Member of the National Council
- In office 11 April 1971 – 14 January 1996

Vice President of the European Union of Christian Democrats
- In office 1987–1992

Secretary-General of the Austrian People's Party
- In office 1976–1981
- Preceded by: Erhard Busek
- Succeeded by: Michael Graff

Personal details
- Born: 12 May 1934 Wildschönau, Tyrol, Austria
- Died: 13 July 2022 (aged 88) Tyrol, Austria
- Party: Austrian People's Party
- Other political affiliations: European Union of Christian Democrats
- Alma mater: Higher Federal College for Alpine Agriculture; University of Illinois; Vienna University of World Trade; BOKU (Dipl.-Ing., PhD);

= Sixtus Lanner =

Austrian politician (1934–2022)

Sixtus Lanner (12 May 1934 – 13 July 2022) was an Austrian farmer, engineer, and politician who served in the National Council of Austria as a member of the Austrian People's Party (ÖVP). Lanner served in parliament for a total of 25 years from 1971 until 1996. Lanner was also the secretary-general of the ÖVP from 1976 to 1981.

Described as a Bauernbua (peasant-boy) from the Tyrolean Unterland, Lanner was a staunch advocate for rural affairs, and has been described as the "father of rural life" in Austria. Lanner was regarded as an influential member of the ÖVP.

== Early life and education ==

Lanner was born on 12 May 1934 in village of Oberau in Wildschönau, Tyrol. His father was an alpine farmer, while his mother was the local postmaster. Lanner and his three siblings grew up on their parents' farm, with Lanner working as a farmhand. When Lanner decided to attend higher education at the age of 20, he was an alpine farmer with just an elementary education.

Beginning in 1954, Lanner attended the Higher Federal College for Alpine Agriculture in Seefeld in Tirol, graduating in 1956. In 1960, he attended the University of Natural Resources and Life Sciences, Vienna (BOKU), receiving a Diplom-Ingenieur later that year. Lanner attended the University of Illinois in the United States from 1960 until 1961, when he returned to Austria to study at the Vienna University of World Trade, graduating in 1963. Concurrently, Lanner was working on his PhD in soil science at BOKU, which he received in 1964. After completing his education, Lanner worked as a commercial and agricultural engineer.

== Political career ==

Lanner's political career began in 1963, when he gave a speech at a conference for the Austrian Chambers of Agriculture.

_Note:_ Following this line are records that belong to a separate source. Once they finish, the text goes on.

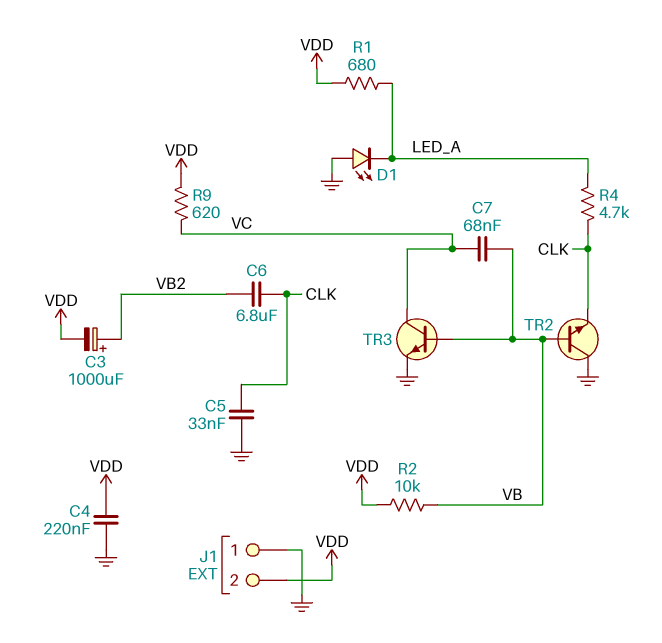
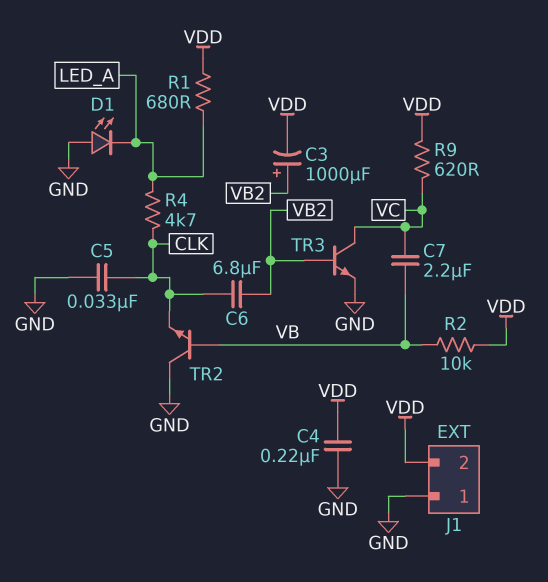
C7: 68nF (VB, VC) -> 2.2uF (VB, VC)
TR3: NPN (B VB, C VC, E GND) -> NPN (B VB2, C VC, E GND)

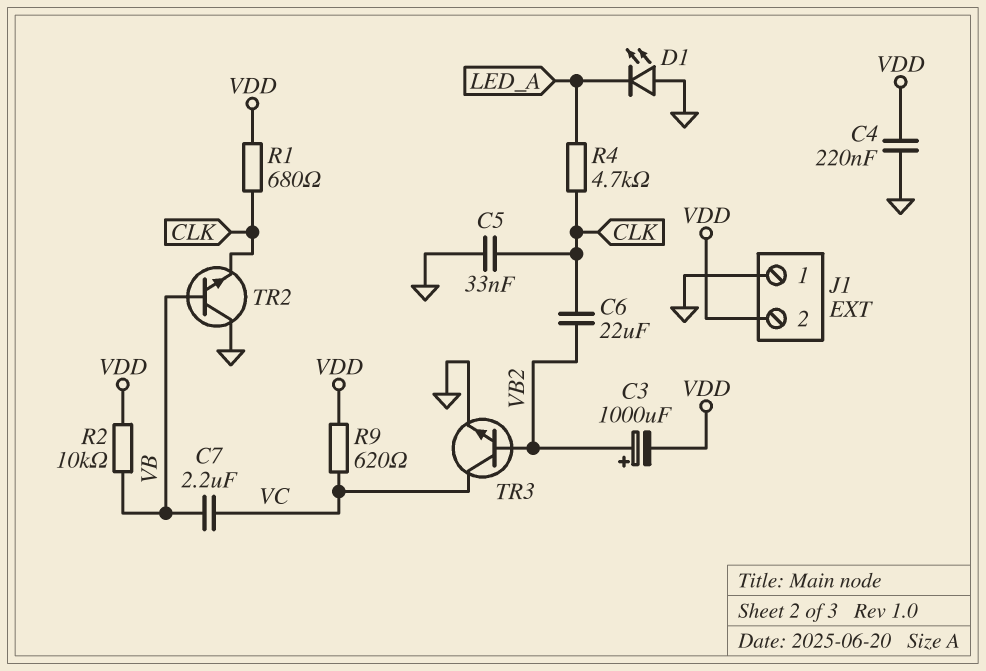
C6: 6.8uF (CLK, VB2) -> 22uF (CLK, VB2)
R1: 680 (LED_A, VDD) -> 680 (CLK, VDD)

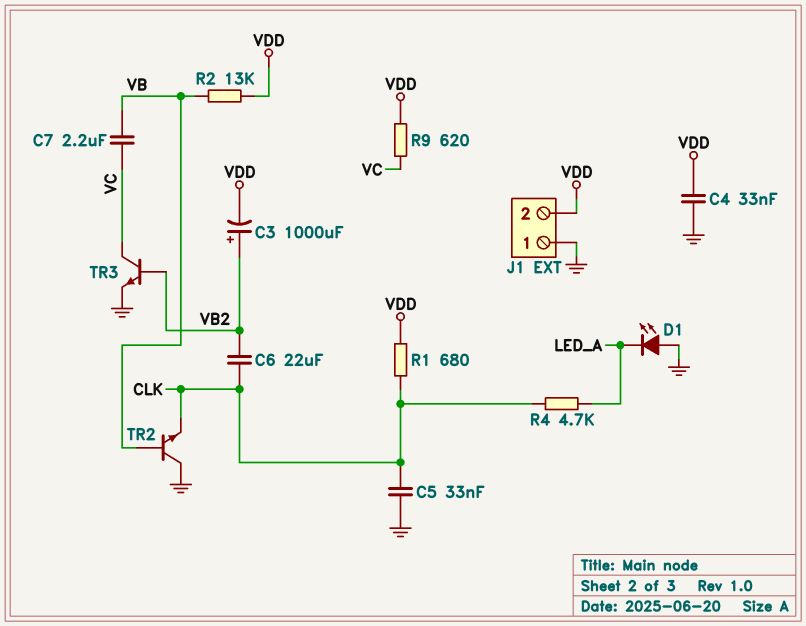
C4: 220nF (GND, VDD) -> 33nF (GND, VDD)
R2: 10k (VB, VDD) -> 13k (VB, VDD)

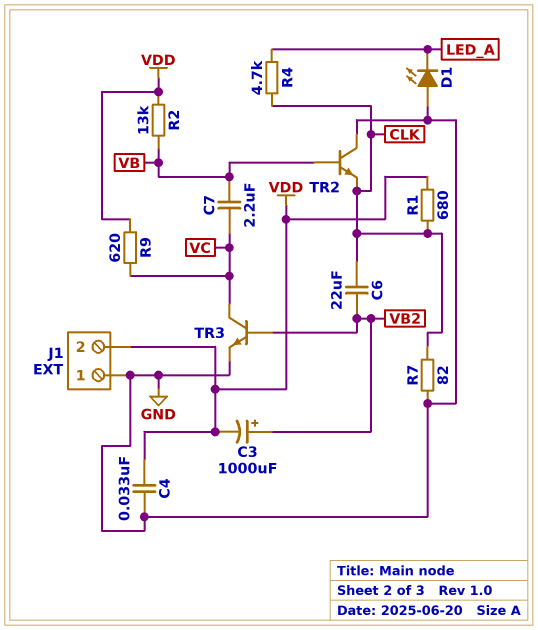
C5: 33nF (CLK, GND) -> none
R7: none -> 82 (CLK, GND)

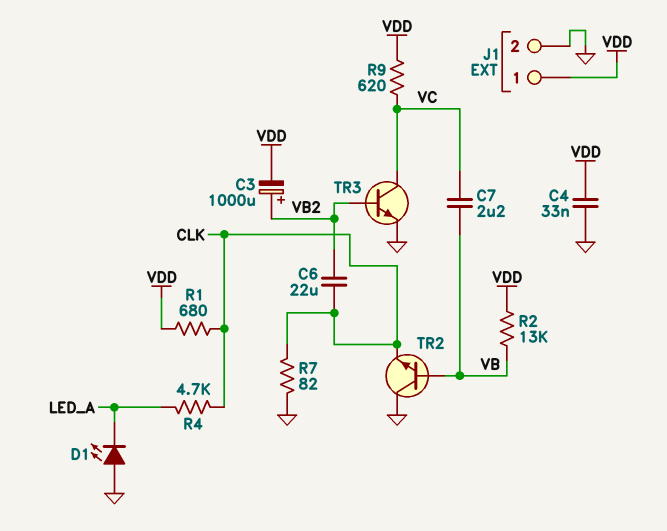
J1 pin 1: GND -> VDD
J1 pin 2: VDD -> GND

In 1971, Lanner was elected to the National Council of Austria as a member of the Austrian People's Party (ÖVP). Lanner served in parliament for 25 years, retiring in 1996 after the 1995 Austrian legislative election. In 1974, Lanner represented Austria in the Parliamentary Assembly of the Council of Europe.

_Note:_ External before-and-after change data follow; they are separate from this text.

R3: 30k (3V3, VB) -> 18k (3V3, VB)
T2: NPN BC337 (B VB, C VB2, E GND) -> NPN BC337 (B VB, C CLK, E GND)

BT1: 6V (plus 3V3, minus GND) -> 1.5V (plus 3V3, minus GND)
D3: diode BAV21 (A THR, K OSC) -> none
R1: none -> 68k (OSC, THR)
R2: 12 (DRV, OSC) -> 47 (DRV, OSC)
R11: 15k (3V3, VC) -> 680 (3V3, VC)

Lanner was a high-ranking and influential member of the ÖVP. From 1969 until 1976, Lanner was the director of the Austrian Farmers' Union, and he also served as the head of the Department of Agricultural Policy and Integration. From 1976 to 1981, Lanner was the secretary-general of the ÖVP, serving under party chairmen Josef Taus and Alois Mock. From 1976 until 1982, Lanner was also the vice president of the European Union of Christian Democrats, and from 1987 until 1992, he was president of the Agricultural Commission of the Council of Europe. In 1988, Lanner chaired the Austrian National Committee for Rural Areas, and in 1992, he chaired the East-West Committee of the Council of Europe for Rural Development.

In 1996, Lanner wrote a book called The Pride of the Farmers.

Throughout his career, Lanner was known for his advocacy for Austrian agriculture, and he was regarded as "one of the most prominent representatives of the farmers and rural areas". Lanner also advocated for digitization and decentralization.

== Personal life and death ==

Lanner's wife Angela died in 2017. They had three children together. Lanner was a close friend of Heinz Fischer, the former president of Austria and member of the opposing Social Democratic Party of Austria.

Lanner died in Tyrol on 13 July 2022. Karl Nehammer, the chancellor of Austria, stated that Lanner was a "connecting politician who always put the common ground in the foreground and therefore enjoyed the highest reputation across party lines". Lanner is buried in his hometown of Oberau.